Konov wrote and produced other operas for children – including one based on Andersen’s “The Ugly Duckling.” Kanov’ English (and my Russian) are non-existant, and we correspond through Google’s translation machine which makes the exchange both exotice and esotheric, yet, it shows how technology helps determind people to communicate across the langauage barriers.
Lev’s passions are Opera and education, he wrote and produced various operas for children and tells me that he developed the concept of Synthesis-Opera, a new musical genre that brings together education and creativity through music and, especially, opera. He still composes and produces works for and about children and his online (Russian) CV carries a picture of Konov as a child. I have a strong feeling that the King of the Children would love Konov and approve of his work.
Watch Lev Konov’s “King Matt the First” – an opera for & by children after Janusz Korczak:
(Website in Russian, link integrity varies.)
Mitch Resnick starts from Scratch
A few years ago, I found a second-hand copy of a book called “Turtles, Termites, and Traffic Jams” – where, for the first time, I got to know about Prof. Mitchel Resnick and his MIT team’s research. I was enthralled by description of ‘Massively Parallel Microworlds’ (think about a computer program that can show you what happens when 100000 people cram into a stadium to watch a football match, how morning trafffic jams happen or how ants moved in and out of their anthill without bashing into each other – all these are examples of massive parallel systems.) The real boon, however, was finding out about Mitch Resnick’s quest for environments allowing children to develop their creativity.
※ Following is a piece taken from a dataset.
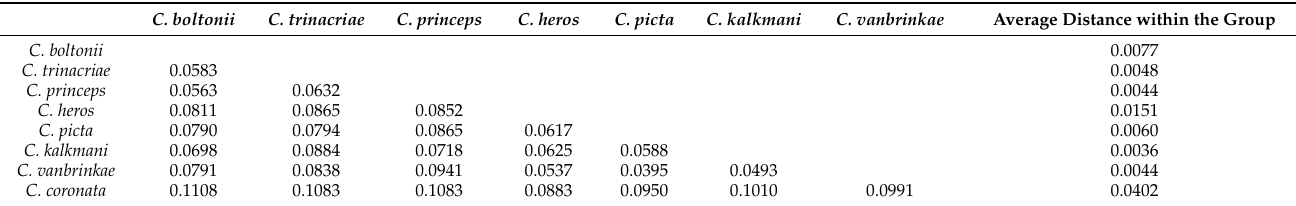
Table 3. Genetic distance, estimated by the Kimura 2-parameter method, between the different species in the Codulegaster boltonii- group and C. coronata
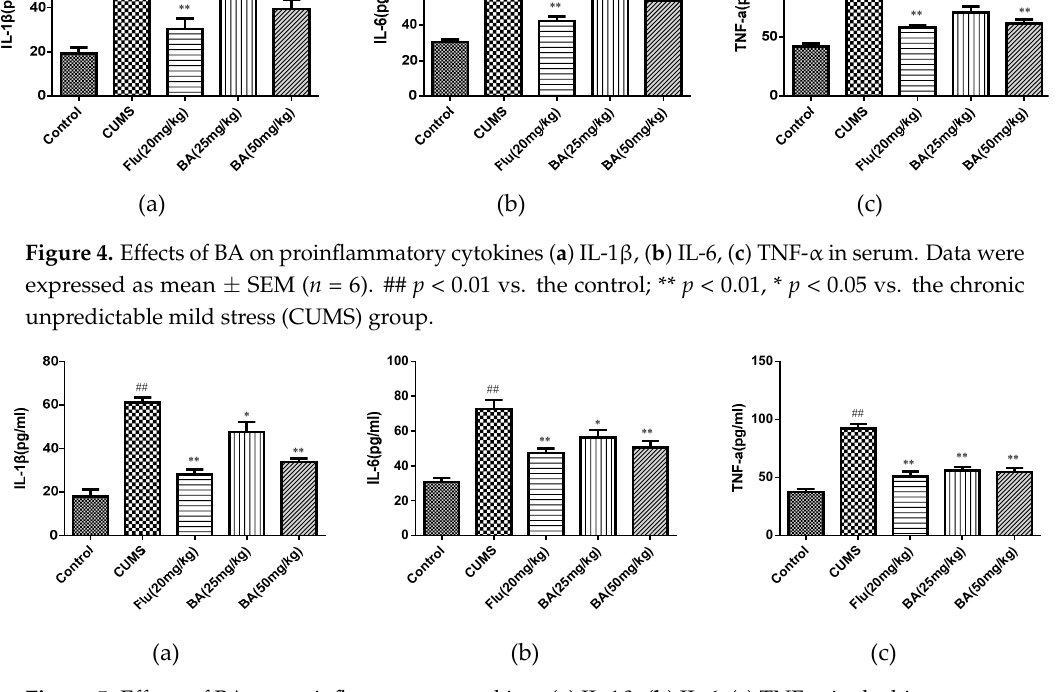
Figure 5. Effects of BA on proinflammatory cytokines ( a ) IL-1 β , ( b ) IL-6, ( c ) TNF- α in the hippocampus tissues. Data were expressed as mean ± SEM ( n = 6). ## p < 0.01 vs. the control; ** p < 0.01, * p < 0.05 vs. the CUMS group.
Mitchel Resnick is a professor of learning research and director of the Lifelong Kindergarten research group at the MIT Media Lab. Resnick described his three major research projects: – he heads the team that developed Scratch, a programming language that “makes it easy for kids (8 years and older – RNN) to create interactive stories, games, and animations – and share their creations on the web.” The second project, Programmable Bricks enables children to build and program their own robots, kinetic sculptures, and other interactive constructions. The project created cricket – a programmable constsructions sets for kids (you can buy your won programmable cricket here.) The third project, the Computer Clubhouse, “provides a creative and safe after-school learning environment where young people from under-served communities work with adult mentors to explore their own ideas, develop skills, and build confidence in themselves through the use of technology.”
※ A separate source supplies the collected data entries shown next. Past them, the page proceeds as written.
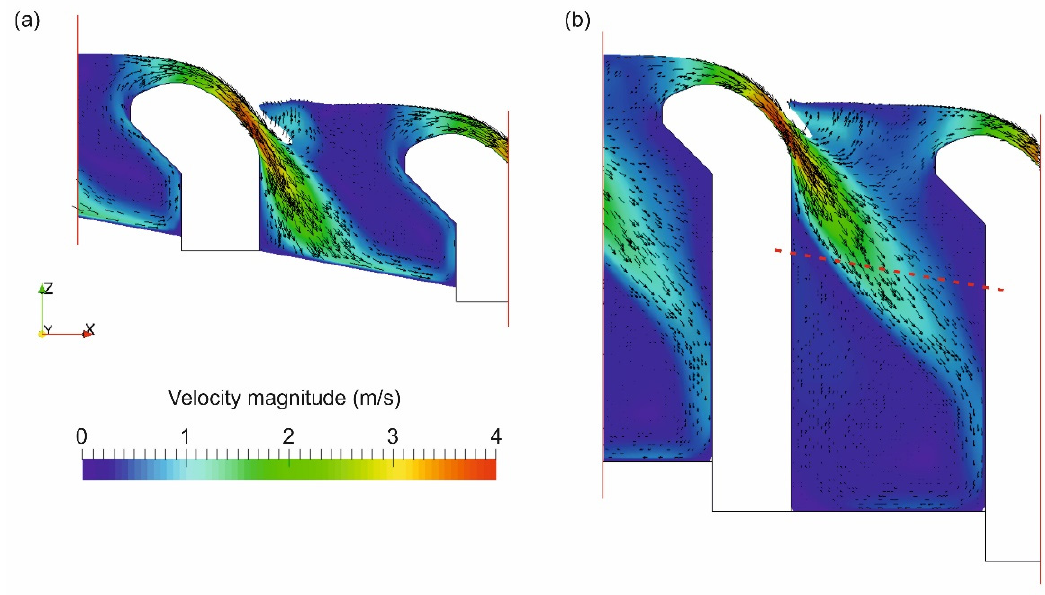
Figure 3. Numerical simulation of the fishway. ( a ) Pool depth of 1.8 m. ( b ) Pool depth of 5 m; dotted red line indicates the depth of 1.8 m.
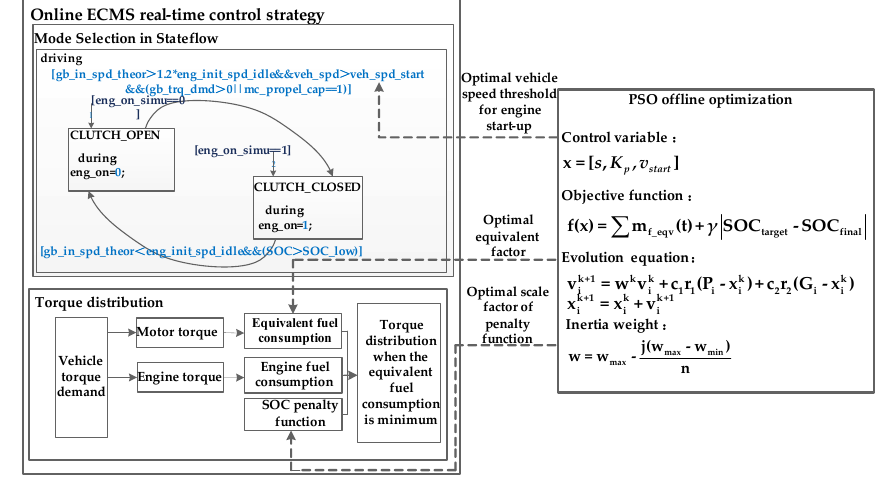
Figure 16. The flow chart of PSO-ECMS.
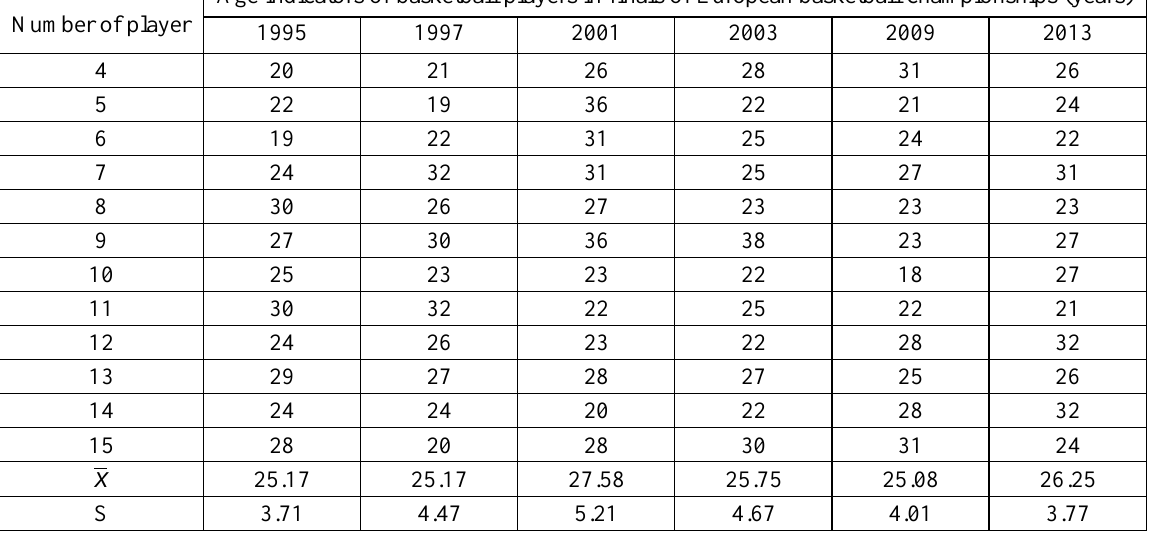
Age indicators of female basketball players of basketball combined team of Ukraine (women) in finals of European championships 1995-2013,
The philosophy behind Reesnick’s work is based on the creative thinking spiral, (PDF) a process that he devised. “In this process,” says Resnick, “people imagine what they want to do, create a project based on their ideas, play with their creations, share their ideas and creations with others, and reflect on their experiences-all of which leads them to imagine new ideas and new projects. As students go through this process, over and over, they learn to develop their own ideas, try them out, test the boundaries, experiment with alternatives, get input from others, and generate new ideas based on their experiences.”